Eric Schlosser’in çarpıcı örnekleriyle devam edelim..’’IFF, -International Flavors & Fragrances Inc.- 1833 yılından beri faaliyette olan dünyanın en büyük aroma şirketi.. Estee Lauder’in  Beautiful, Clinique’in Happy, Lancome’un Tresor ve Calvin Klein’ın Eternity markaları da dahil olmak üzere, ABD’nin en çok satan on parfümünün altısının kokularını imal ediyor. Ayrıca deodorant, bulaşık deterjanı, banyo sabunu, şampuan, mobilya ve yer cilası gibi ev ürünlerinin kokularını da üretiyor. Bütün bu aromalar aynı temel yöntemle üretiliyor. Uçucu kimyasal maddelerin moleküler yapılarıyla oynanarak belli kokular elde ediliyor. Dondurulmuş  yemeğinizin tadının belirlenmesinde kullanılan temel bilimsel yöntem, tıraş kreminizin kokusu üretilirken kullanılandan farklı değil.

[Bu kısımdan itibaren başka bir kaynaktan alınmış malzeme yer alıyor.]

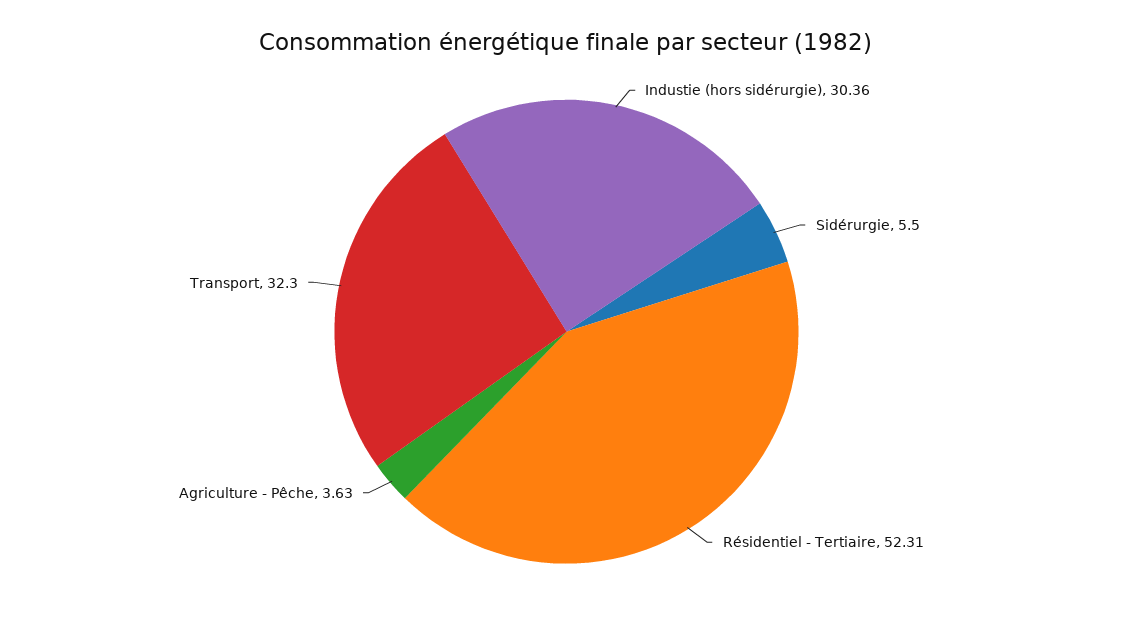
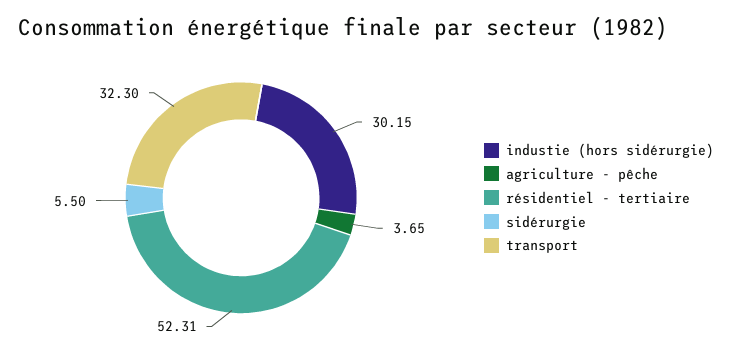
Industie (hors sidérurgie): 30.36 -> 30.15
Agriculture - Pêche: 3.63 -> 3.65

Örneğin ‘’doğal duman aroması’’.. Talaş yakılarak ve havaya salınan aroma verici kimyasal maddeleri yakalayarak doğal tütsü aroması imal ediliyor. Sonra bu duman suyla yakalanıp şişeleniyor. Ve odun ateşinde pişmiş izlenimi veren yiyecekler satmak isteyen şirketlere satılıyor. ‘’

chemdrawing

Gıda endüstrisine tatlandırıcıları (aspartam), koruyucuları (benzoat), renk vericileri (E102) ve lezzet artıcı katkıları (MSG)hediye eden dahi aromacılara saygı duymamak mümkün değil ama çarpıcı örnekleri arttırmak mümkün..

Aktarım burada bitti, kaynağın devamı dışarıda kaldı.